Yesterday, at the Isenberg School of Management, we had the distinct pleasure of hosting Dr. Les Servi of MITRE, who is an INFORMS Fellow (and whom I have known since our days at Brown University as undergraduate students). Dr. Servi delivered a brilliant talk on his latest research on the topic: Analyzing Social Media Data Having Discontinuous Underlying Dynamics.
Dr. Servi's presentation was part of the UMass Amherst INFORMS Speakers Series, which the Student Chapter helps me to organize and to host.
His talk was on his paper in Operations Research Letters, just hot off the press, and published in the November issue.
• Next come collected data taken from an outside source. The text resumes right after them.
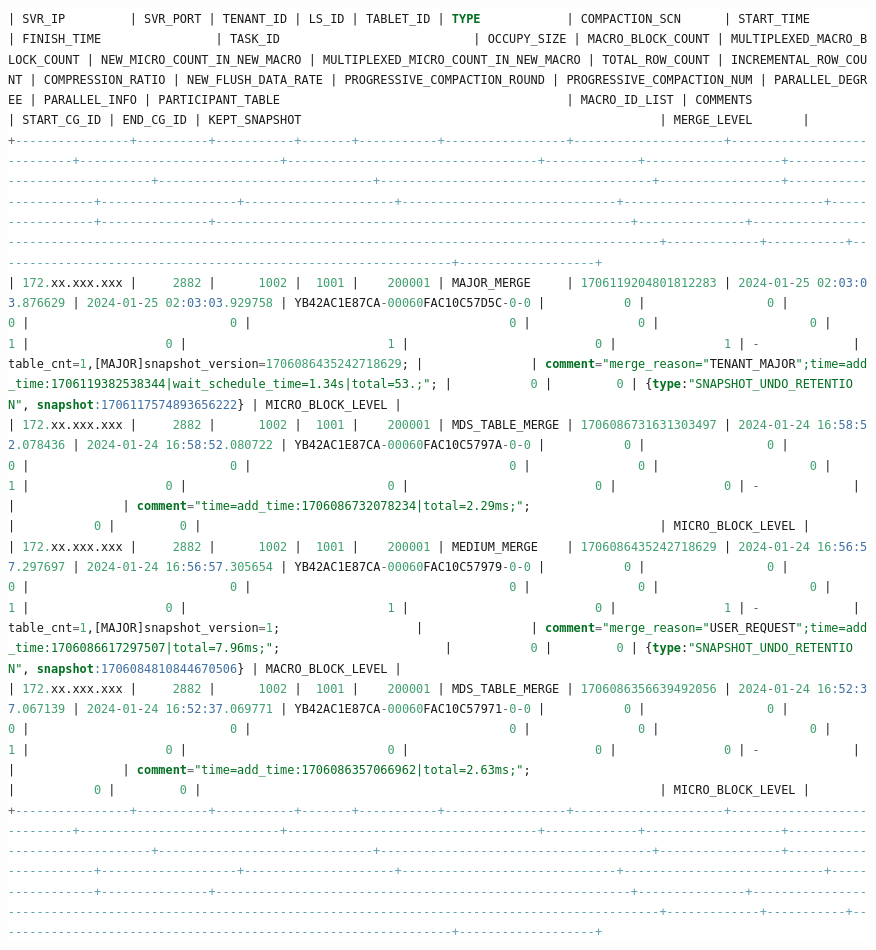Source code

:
 ```sql
| SVR_IP         | SVR_PORT | TENANT_ID | LS_ID | TABLET_ID | TYPE            | COMPACTION_SCN      | START_TIME                 | FINISH_TIME                | TASK_ID                           | OCCUPY_SIZE | MACRO_BLOCK_COUNT | MULTIPLEXED_MACRO_BLOCK_COUNT | NEW_MICRO_COUNT_IN_NEW_MACRO | MULTIPLEXED_MICRO_COUNT_IN_NEW_MACRO | TOTAL_ROW_COUNT | INCREMENTAL_ROW_COUNT | COMPRESSION_RATIO | NEW_FLUSH_DATA_RATE | PROGRESSIVE_COMPACTION_ROUND | PROGRESSIVE_COMPACTION_NUM | PARALLEL_DEGREE | PARALLEL_INFO | PARTICIPANT_TABLE                                        | MACRO_ID_LIST | COMMENTS                                                                                                  | START_CG_ID | END_CG_ID | KEPT_SNAPSHOT                                                  | MERGE_LEVEL       |
+----------------+----------+-----------+-------+-----------+-----------------+---------------------+----------------------------+----------------------------+-----------------------------------+-------------+-------------------+-------------------------------+------------------------------+--------------------------------------+-----------------+-----------------------+-------------------+---------------------+------------------------------+----------------------------+-----------------+---------------+----------------------------------------------------------+---------------+-----------------------------------------------------------------------------------------------------------+-------------+-----------+----------------------------------------------------------------+-------------------+
| 172.xx.xxx.xxx |     2882 |      1002 |  1001 |    200001 | MAJOR_MERGE     | 1706119204801812283 | 2024-01-25 02:03:03.876629 | 2024-01-25 02:03:03.929758 | YB42AC1E87CA-00060FAC10C57D5C-0-0 |           0 |                 0 |                             0 |                            0 |                                    0 |               0 |                     0 |                 1 |                   0 |                            1 |                          0 |               1 | -             | table_cnt=1,[MAJOR]snapshot_version=1706086435242718629; |               | comment="merge_reason="TENANT_MAJOR";time=add_time:1706119382538344|wait_schedule_time=1.34s|total=53.;"; |           0 |         0 | {type:"SNAPSHOT_UNDO_RETENTION", snapshot:1706117574893656222} | MICRO_BLOCK_LEVEL |
| 172.xx.xxx.xxx |     2882 |      1002 |  1001 |    200001 | MDS_TABLE_MERGE | 1706086731631303497 | 2024-01-24 16:58:52.078436 | 2024-01-24 16:58:52.080722 | YB42AC1E87CA-00060FAC10C5797A-0-0 |           0 |                 0 |                             0 |                            0 |                                    0 |               0 |                     0 |                 1 |                   0 |                            0 |                          0 |               0 | -             |                                                          |               | comment="time=add_time:1706086732078234|total=2.29ms;";                                                   |           0 |         0 |                                                                | MICRO_BLOCK_LEVEL |
| 172.xx.xxx.xxx |     2882 |      1002 |  1001 |    200001 | MEDIUM_MERGE    | 1706086435242718629 | 2024-01-24 16:56:57.297697 | 2024-01-24 16:56:57.305654 | YB42AC1E87CA-00060FAC10C57979-0-0 |           0 |                 0 |                             0 |                            0 |                                    0 |               0 |                     0 |                 1 |                   0 |                            1 |                          0 |               1 | -             | table_cnt=1,[MAJOR]snapshot_version=1;                   |               | comment="merge_reason="USER_REQUEST";time=add_time:1706086617297507|total=7.96ms;";                       |           0 |         0 | {type:"SNAPSHOT_UNDO_RETENTION", snapshot:1706084810844670506} | MACRO_BLOCK_LEVEL |
| 172.xx.xxx.xxx |     2882 |      1002 |  1001 |    200001 | MDS_TABLE_MERGE | 1706086356639492056 | 2024-01-24 16:52:37.067139 | 2024-01-24 16:52:37.069771 | YB42AC1E87CA-00060FAC10C57971-0-0 |           0 |                 0 |                             0 |                            0 |                                    0 |               0 |                     0 |                 1 |                   0 |                            0 |                          0 |               0 | -             |                                                          |               | comment="time=add_time:1706086357066962|total=2.63ms;";                                                   |           0 |         0 |                                                                | MICRO_BLOCK_LEVEL |
+----------------+----------+-----------+-------+-----------+-----------------+---------------------+----------------------------+----------------------------+-----------------------------------+-------------+-------------------+-------------------------------+------------------------------+--------------------------------------+-----------------+-----------------------+-------------------+---------------------+------------------------------+----------------------------+-----------------+---------------+----------------------------------------------------------+---------------+-----------------------------------------------------------------------------------------------------------+-------------+-----------+----------------------------------------------------------------+-------------------+
```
The paper begins with the statement, which immediately captures your interest (as did his talk): Although physical objects follow well understood Newtonian physics and
are free of discontinuous dynamics, emotional intensity dynamics evolve
continuously with unknown dynamics until a tipping point or external
event triggers a discontinuity.
In his presentation, Dr. Servi asked whether anger has dynamics (the same about sadness and positive emotions). Is there a formula that can capture the anger of citizens and is there a momentum associated with anger? He concluded that sadness (and other emotions) follow dynamics that are different from those of rockets since there are discontinuities. His paper not only presents a model for a more nuanced dynamic for emotions but also a dynamic programming algorithm to solve the associated optimization problem that identifies times of emotional discontinuities. He then
illustrated the new method for the analysis of mood shifts reflected in 380,000
Twitter messages related to one of the world’s most popular soccer
teams, Manchester United, during their 2011–12 season. He was impressed that so many in the audience at the Isenberg School knew of this team and its sport (a finance audience at a talk he gave in Boston did not recognize the team).
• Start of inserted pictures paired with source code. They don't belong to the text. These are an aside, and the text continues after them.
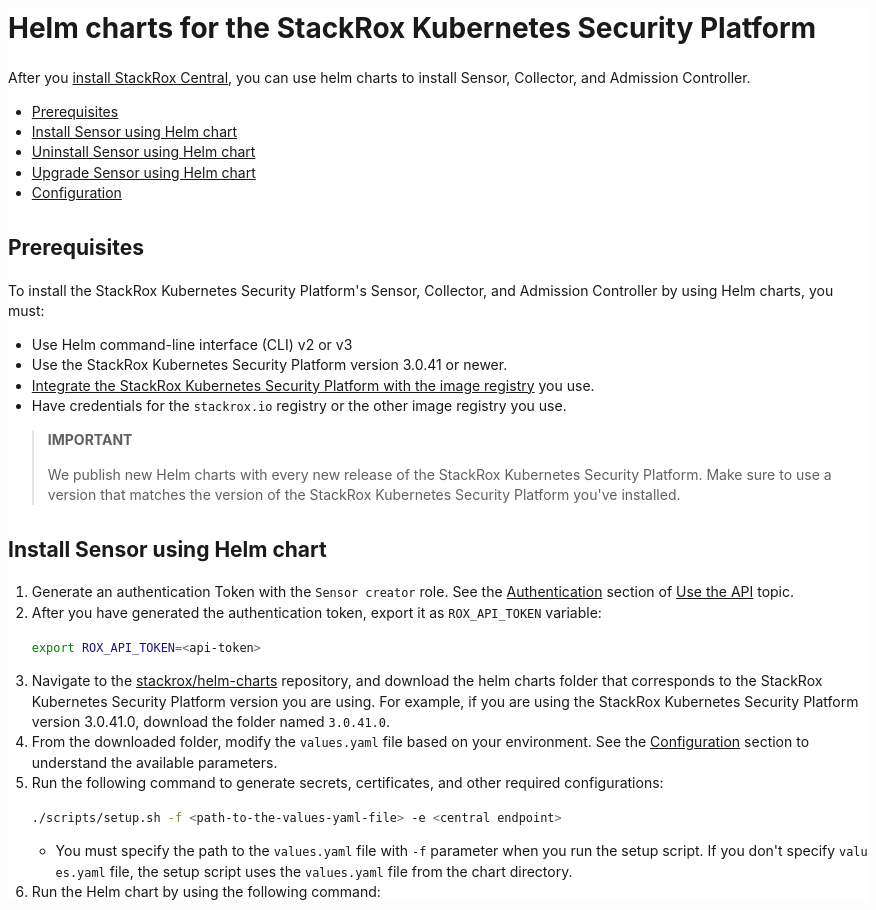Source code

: # Helm charts for the StackRox Kubernetes Security Platform 

After you [install StackRox Central](https://help.stackrox.com/docs/get-started/quick-start/#install-stackrox-central),
you can use helm charts to install Sensor, Collector, and Admission Controller. 

- [Prerequisites](#prerequisites)
- [Install Sensor using Helm chart](#install-sensor-using-helm-chart)
- [Uninstall Sensor using Helm chart](#uninstall-sensor-using-helm-chart)
- [Upgrade Sensor using Helm chart](#upgrade-sensor-using-helm-chart)
- [Configuration](#configuration)

## Prerequisites
To install the StackRox Kubernetes Security Platform's Sensor, Collector, and
Admission Controller by using Helm charts, you must:

- Use Helm command-line interface (CLI) v2 or v3
- Use the StackRox Kubernetes Security Platform version 3.0.41 or newer.
- [Integrate the StackRox Kubernetes Security Platform with the image registry](https://help.stackrox.com/docs/integrate-with-other-tools/integrate-with-image-registries/)
you use.
- Have credentials for the `stackrox.io` registry or the other image registry
  you use.

> **IMPORTANT**
>
> We publish new Helm charts with every new release of the StackRox
> Kubernetes Security Platform. Make sure to use a version that matches the
> version of the StackRox Kubernetes Security Platform you've installed.

## Install Sensor using Helm chart

1. Generate an authentication Token with the `Sensor creator` role. See the
   [Authentication](https://help.stackrox.com/docs/use-the-api/#authentication)
   section of [Use the API](https://help.stackrox.com/docs/use-the-api/) topic.
1. After you have generated the authentication token, export it as
   `ROX_API_TOKEN` variable:
   ```bash
   export ROX_API_TOKEN=<api-token>
   ```
1. Navigate to the [stackrox/helm-charts](https://github.com/stackrox/helm-charts)
   repository, and download the helm charts folder that corresponds to the
   StackRox Kubernetes Security Platform version you are using. For example, if
   you are using the StackRox Kubernetes Security Platform version 3.0.41.0,
   download the folder named `3.0.41.0`.
1. From the downloaded folder, modify the `values.yaml` file based on your
   environment. See the [Configuration](#configuration) section to understand the
   available parameters.
1. Run the following command to generate secrets, certificates, and other
   required configurations:
   ```bash
   ./scripts/setup.sh -f <path-to-the-values-yaml-file> -e <central endpoint>
   ```
   - You must specify the path to the `values.yaml` file with `-f` parameter when
     you run the setup script. If you don't specify `values.yaml` file, the
     setup script uses the `values.yaml` file from the chart directory.
1. Run the Helm chart by using the following command:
And what Dr. Servi discovered through analyzing the data was fascinating and not what one would expect immediately. The figure below displays the Mood Shift Analysis of the Twitter messages showing a breakpoint on 2/6/2012 and 5/14/2012.
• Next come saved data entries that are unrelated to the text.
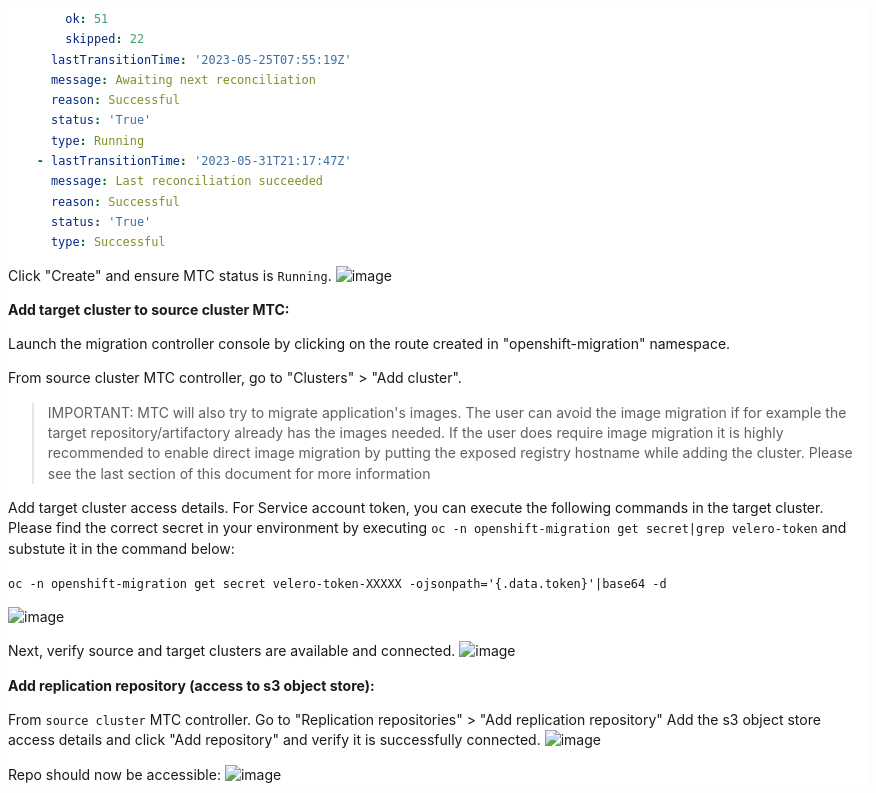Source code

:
 ```yaml
        ok: 51
        skipped: 22
      lastTransitionTime: '2023-05-25T07:55:19Z'
      message: Awaiting next reconciliation
      reason: Successful
      status: 'True'
      type: Running
    - lastTransitionTime: '2023-05-31T21:17:47Z'
      message: Last reconciliation succeeded
      reason: Successful
      status: 'True'
      type: Successful
```


Click "Create" and ensure MTC status is `Running`.
![image](https://media.github.ibm.com/user/30787/files/794d2537-2e94-448d-a71f-ad368e38ec4c)

**Add target cluster to source cluster MTC:**


Launch the migration controller console by clicking on the route created in "openshift-migration" namespace.

From source cluster MTC controller, go to "Clusters" > "Add cluster".

> IMPORTANT: MTC will also try to migrate application's images. The user can avoid the image migration if for example the target repository/artifactory already has the images needed.  If the user does require image migration it is highly recommended to enable direct image migration by putting the exposed registry hostname while adding the cluster. Please see the last section of this document for more information

Add target cluster access details. For Service account token, you can execute the following commands in the target cluster.
Please find the correct secret in your environment by executing `oc -n openshift-migration get secret|grep velero-token` and substute it in the command below:
```console
oc -n openshift-migration get secret velero-token-XXXXX -ojsonpath='{.data.token}'|base64 -d
```
![image](https://media.github.ibm.com/user/30787/files/129de39d-7e1f-41e3-9625-86de20ecc370)
    
Next, verify source and target clusters are available and connected.
![image](https://media.github.ibm.com/user/30787/files/dc827845-f119-496c-ab1a-8110e501a455)


**Add replication repository (access to s3 object store):**

From `source cluster` MTC controller. Go to "Replication repositories" > "Add replication repository"
Add the s3 object store access details and click "Add repository" and verify it is successfully connected.
![image](https://media.github.ibm.com/user/30787/files/73f10c4c-ee2c-4d92-a669-b47e7070b5bc)

Repo should now be accessible:
![image](https://media.github.ibm.com/user/30787/files/d70ab5a8-fe66-4128-b841-7b665cfc73dc)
The discontinuities in mood associated with certain dates were not due to wins or losses of one of the world's most popular sport franchises (and one student in the audience had been to Manchester games) but one marked the anniversary of the following event: the tipping point found on February 6, 2012, might be due, according to Dr. Servi, to it being the 54th anniversary of an airplane crash in Munich which killed 8 Manchester United players and 3 staff and injured 9 other players as well as the team manager. Among serious Manchester United fans this event and date are well known despite it happening so long ago.
With a great talk such as this, our minds just percolated with ideas and questions. I asked whether MITRE had applied for a patent since the possible applications from finance to politics were simply stunning and the answer was ,"Yes," -- see here. One of my colleagues, Dr. Ryan Wright, asked a question about acceleration, which I thought was really interesting -- for example, could the model and algorithm track herding/crowding behavior? Dr. Rod Warnick of our great Hospitality and Tourism Management Department also asked a great question about seasonality with reference to Google as did several of the students. My colleague, Dr. Senay Solak, continued the conversations.
The discussions lasted as time just flew by until close to 4 o'clock and I think the students from the Isenberg School and the College of Engineering that came as well as the faculty will never forget this talk. We thank Dr. Les Servi for the clarity and brilliance of his talk! The previous time that Dr. Servi spoke in our series was in the Fall of 2006 when he talked about tracking pirates (and that was even before such activities hit the news).
Special thanks also to Dr. Bruce Weinberg, the Chair of the Marketing
Department at the Isenberg School, and a social media star, and to Dr.
Weibo Gong of the Department of Electrical and Computer Engineering at
UMass Amherst, whose PhD advisor at Harvard University was Professor
Larry Ho (also Servi's advisor), who joined Dr. Servi and me for lunch
at the University Club.
After lunch, Dr. Servi and many others joined us in a celebration of the 3 awards that we received at the INFORMS conference in Minneapolis. The cake was delicious and the company simply wonderful with even Dr. Amir Masoumi joining us from Manhattan College.
What a great time to be an Operations Researcher living in an era with a proliferation of data. What information will the data reveal and what new discoveries?! And as Dr. Les Servi said, Philip Morse, a pioneer of Operations Research, would be very pleased.